Beginning with the line below that contains "thumb mcp: (909, 1004)" and ending with the line that contains "middle tip: (1097, 949)", copy every line exactly. Copy nothing else.

_____

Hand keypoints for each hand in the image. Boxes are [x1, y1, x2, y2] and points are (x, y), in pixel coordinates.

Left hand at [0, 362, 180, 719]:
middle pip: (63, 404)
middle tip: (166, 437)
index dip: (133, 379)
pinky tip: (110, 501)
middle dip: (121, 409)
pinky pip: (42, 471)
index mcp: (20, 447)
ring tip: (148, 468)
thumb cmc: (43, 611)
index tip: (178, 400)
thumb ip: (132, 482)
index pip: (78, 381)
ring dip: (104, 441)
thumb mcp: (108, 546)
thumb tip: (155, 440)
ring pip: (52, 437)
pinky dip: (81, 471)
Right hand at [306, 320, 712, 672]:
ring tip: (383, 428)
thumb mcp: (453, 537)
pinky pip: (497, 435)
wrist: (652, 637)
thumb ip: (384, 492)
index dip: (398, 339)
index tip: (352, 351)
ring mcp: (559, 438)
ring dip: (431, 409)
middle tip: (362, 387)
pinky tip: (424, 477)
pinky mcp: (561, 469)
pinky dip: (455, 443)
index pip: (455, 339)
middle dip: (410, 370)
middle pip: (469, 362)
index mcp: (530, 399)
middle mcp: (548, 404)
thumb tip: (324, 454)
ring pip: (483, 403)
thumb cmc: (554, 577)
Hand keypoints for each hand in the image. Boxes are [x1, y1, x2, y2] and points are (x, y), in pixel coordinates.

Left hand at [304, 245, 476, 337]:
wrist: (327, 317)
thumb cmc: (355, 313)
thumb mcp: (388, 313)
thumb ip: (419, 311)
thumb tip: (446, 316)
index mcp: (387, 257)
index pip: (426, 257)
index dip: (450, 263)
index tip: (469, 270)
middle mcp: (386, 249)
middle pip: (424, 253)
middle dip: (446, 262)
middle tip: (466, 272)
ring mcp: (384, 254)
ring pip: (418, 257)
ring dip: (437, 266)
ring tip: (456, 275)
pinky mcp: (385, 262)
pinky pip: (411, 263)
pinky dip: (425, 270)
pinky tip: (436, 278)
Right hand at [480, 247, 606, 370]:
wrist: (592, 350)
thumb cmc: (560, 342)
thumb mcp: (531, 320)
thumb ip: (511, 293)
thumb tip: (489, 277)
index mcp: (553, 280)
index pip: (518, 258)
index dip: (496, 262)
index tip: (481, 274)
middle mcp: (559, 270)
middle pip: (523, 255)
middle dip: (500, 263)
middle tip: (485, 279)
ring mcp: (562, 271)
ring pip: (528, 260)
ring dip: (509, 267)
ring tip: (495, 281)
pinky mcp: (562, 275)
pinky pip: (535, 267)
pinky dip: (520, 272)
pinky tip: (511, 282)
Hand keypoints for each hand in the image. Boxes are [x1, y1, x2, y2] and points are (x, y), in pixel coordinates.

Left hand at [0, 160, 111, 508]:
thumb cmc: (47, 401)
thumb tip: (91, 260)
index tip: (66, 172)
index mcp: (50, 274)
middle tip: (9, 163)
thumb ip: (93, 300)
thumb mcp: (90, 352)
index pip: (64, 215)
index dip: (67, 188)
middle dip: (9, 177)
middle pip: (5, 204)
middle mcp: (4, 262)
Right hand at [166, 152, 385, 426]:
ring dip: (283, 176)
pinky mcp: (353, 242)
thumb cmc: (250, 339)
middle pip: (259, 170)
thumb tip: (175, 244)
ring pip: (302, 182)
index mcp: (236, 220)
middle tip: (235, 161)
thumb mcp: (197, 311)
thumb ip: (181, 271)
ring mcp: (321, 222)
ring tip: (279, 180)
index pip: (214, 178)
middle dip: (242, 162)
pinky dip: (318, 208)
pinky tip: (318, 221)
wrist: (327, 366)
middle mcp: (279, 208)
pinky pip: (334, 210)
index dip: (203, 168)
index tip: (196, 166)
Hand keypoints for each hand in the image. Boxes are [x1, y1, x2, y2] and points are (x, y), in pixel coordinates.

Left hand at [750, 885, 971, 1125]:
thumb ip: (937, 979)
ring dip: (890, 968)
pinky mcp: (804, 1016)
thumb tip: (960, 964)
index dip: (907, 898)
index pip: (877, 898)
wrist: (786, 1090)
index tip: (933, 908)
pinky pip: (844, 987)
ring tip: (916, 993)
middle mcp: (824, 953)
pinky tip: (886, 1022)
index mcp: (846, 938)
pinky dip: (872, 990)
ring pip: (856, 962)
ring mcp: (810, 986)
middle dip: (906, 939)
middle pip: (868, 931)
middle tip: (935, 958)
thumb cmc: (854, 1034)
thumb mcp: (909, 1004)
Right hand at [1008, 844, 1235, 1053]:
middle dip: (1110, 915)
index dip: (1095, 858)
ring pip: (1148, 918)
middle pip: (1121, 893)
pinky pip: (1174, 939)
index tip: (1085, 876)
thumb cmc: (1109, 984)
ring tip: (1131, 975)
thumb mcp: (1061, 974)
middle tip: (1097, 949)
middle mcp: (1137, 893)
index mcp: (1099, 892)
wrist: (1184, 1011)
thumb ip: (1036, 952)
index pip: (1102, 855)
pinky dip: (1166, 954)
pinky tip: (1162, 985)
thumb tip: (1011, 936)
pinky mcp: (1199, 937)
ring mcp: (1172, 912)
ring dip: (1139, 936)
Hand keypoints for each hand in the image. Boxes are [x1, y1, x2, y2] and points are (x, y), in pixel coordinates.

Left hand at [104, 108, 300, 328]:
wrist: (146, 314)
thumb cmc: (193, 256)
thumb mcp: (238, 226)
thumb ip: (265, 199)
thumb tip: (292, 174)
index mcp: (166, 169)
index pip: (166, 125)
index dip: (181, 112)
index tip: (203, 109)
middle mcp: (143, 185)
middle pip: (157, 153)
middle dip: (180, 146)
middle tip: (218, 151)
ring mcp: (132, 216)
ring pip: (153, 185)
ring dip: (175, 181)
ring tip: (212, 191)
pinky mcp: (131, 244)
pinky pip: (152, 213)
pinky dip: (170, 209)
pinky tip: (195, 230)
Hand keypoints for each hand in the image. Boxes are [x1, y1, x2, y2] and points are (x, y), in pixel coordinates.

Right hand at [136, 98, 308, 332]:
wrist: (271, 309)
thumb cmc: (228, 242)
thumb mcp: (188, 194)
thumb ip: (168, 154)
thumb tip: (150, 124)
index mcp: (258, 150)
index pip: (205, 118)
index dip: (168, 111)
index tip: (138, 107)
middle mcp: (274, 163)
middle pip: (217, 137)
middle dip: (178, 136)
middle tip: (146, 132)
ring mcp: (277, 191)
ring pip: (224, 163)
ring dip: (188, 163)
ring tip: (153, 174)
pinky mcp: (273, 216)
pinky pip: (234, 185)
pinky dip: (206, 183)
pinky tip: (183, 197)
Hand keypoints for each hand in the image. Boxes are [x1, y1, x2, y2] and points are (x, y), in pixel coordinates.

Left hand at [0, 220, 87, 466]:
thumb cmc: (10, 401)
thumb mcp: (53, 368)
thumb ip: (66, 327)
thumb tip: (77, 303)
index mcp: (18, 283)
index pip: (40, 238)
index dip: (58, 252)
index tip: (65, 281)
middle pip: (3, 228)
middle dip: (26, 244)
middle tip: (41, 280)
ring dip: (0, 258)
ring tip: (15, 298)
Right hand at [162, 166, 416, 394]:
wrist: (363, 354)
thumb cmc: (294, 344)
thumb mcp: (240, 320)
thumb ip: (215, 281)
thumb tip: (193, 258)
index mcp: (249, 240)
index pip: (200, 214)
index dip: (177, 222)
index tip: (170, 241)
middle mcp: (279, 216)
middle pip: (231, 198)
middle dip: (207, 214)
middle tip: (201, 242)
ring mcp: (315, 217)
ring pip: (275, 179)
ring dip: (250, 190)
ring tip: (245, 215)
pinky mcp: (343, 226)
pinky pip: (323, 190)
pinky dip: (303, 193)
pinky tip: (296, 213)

_____

Exercise solution:
thumb mcp: (909, 1004)
Right hand at [1008, 844, 1235, 1053]:
middle dip: (1110, 915)
index dip: (1095, 858)
ring pip: (1148, 918)
middle pip: (1121, 893)
pinky pip: (1174, 939)
index tip: (1085, 876)
thumb cmc: (1109, 984)
ring tip: (1131, 975)
thumb mcp: (1061, 974)
middle tip: (1097, 949)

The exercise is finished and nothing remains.